- _Assigned task_:
Keep the images out while you retype all of the data exactly.

- _Information shown_:
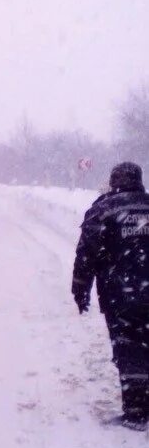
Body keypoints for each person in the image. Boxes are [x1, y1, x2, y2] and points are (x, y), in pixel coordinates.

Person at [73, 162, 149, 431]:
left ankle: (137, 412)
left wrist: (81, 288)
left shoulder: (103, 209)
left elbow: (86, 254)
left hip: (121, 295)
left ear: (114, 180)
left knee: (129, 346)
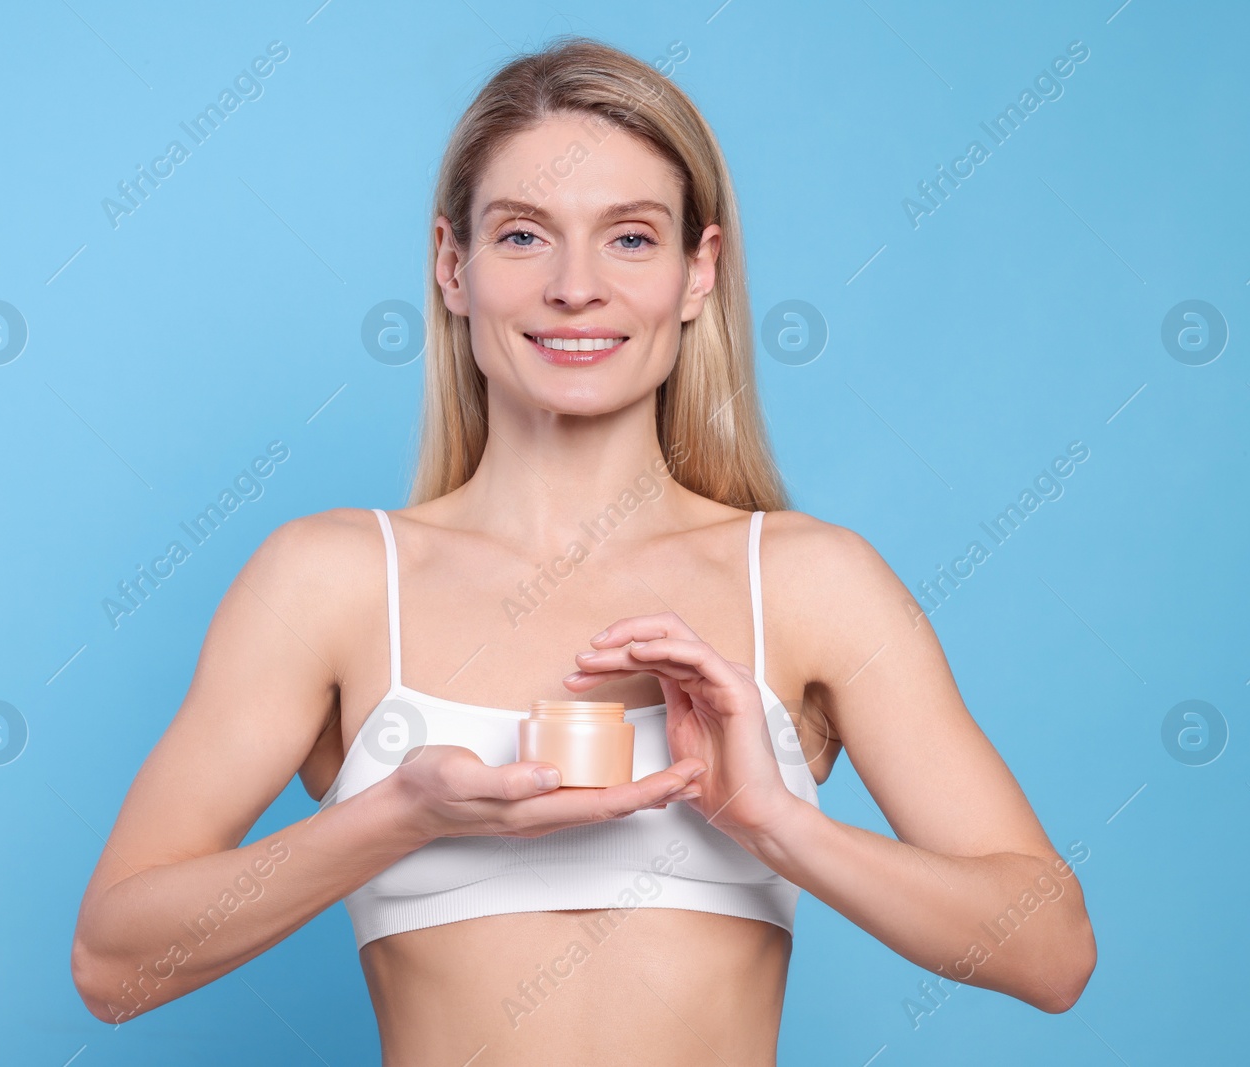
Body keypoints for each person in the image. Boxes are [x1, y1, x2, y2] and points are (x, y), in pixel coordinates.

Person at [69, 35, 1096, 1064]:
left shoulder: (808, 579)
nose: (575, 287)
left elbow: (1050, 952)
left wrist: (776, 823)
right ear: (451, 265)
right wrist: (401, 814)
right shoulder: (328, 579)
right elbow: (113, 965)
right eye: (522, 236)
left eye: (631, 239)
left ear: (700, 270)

- _Answer box_:
Body keypoints for each person in the image. Boxes are [x1, y1, x2, y2] and points are (x, y), in pixel coordinates.

Person at [73, 162, 149, 431]:
left ankle: (137, 412)
left wrist: (81, 288)
left shoulder: (103, 209)
left elbow: (86, 254)
left hip: (121, 295)
left ear: (114, 180)
left knee: (129, 346)
Body keypoints for each person in the image. Boxes are [x1, y1, x2, y2] and points are (x, y), in pixel coordinates.

Person at [69, 35, 1096, 1064]:
left shoulder: (808, 579)
nose: (575, 287)
left elbow: (1050, 952)
left wrist: (776, 823)
right ear: (451, 265)
right wrist: (401, 814)
right shoulder: (328, 579)
right elbow: (113, 965)
right eye: (522, 236)
left eye: (631, 239)
left ear: (700, 270)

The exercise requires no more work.